MUSICIAN Irene Gledhill, nee Singleton, was well known in Huddersfield.

As these pictures show, the Golcar lass started out in Knowl Bank Council School choir, which had a measure of success in the 1920s, winning the school choir class of the Huddersfield-based Mrs Sunderland Musical Competition that year, and the same section in the Welsh National Eisteddfod in 1922.

Irene, a pupil of the famous Huddersfield teacher Arthur Willie Kaye, went on to play violin with the Huddersfield and Slaithwaite Philharmonic Orchestras, and became a peripatetic violin teacher in Huddersfield schools.

She was also the leader of Longwood Sing for a number of years.

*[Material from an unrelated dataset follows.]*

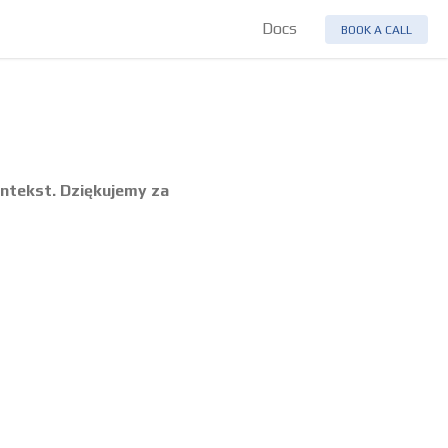
Docs
BOOK A CALL
ntekst. Dziękujemy za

She died in 1995 aged 87, but Dilys Lamb, her niece, kept the photographic records on this page and a gold medal the girls received for their Eisteddfod triumph.

“I believe the Golcar choir won the Eisteddfod twice, but I cannot verify that,” said Dilys.

“Irene always used to maintain that their choir had a higher score than the Manchester children’s choir which won a year or two later, who became very famous due to having had a recording made in 1929.”

The top picture, of Lockwood Home Guard in 1940, features Irene’s husband Norman (again ringed, front row).

Crosland Hill-born Dilys left Huddersfield in December, 1999 to live nearer relatives in Buckinghamshire.

Educated at Royds Hall, she had been a teacher at Rawthorpe Infant School for 25 years after spells with the WRN or ‘Wrens’ (Women’s Royal Navy) and as a PO telephonist.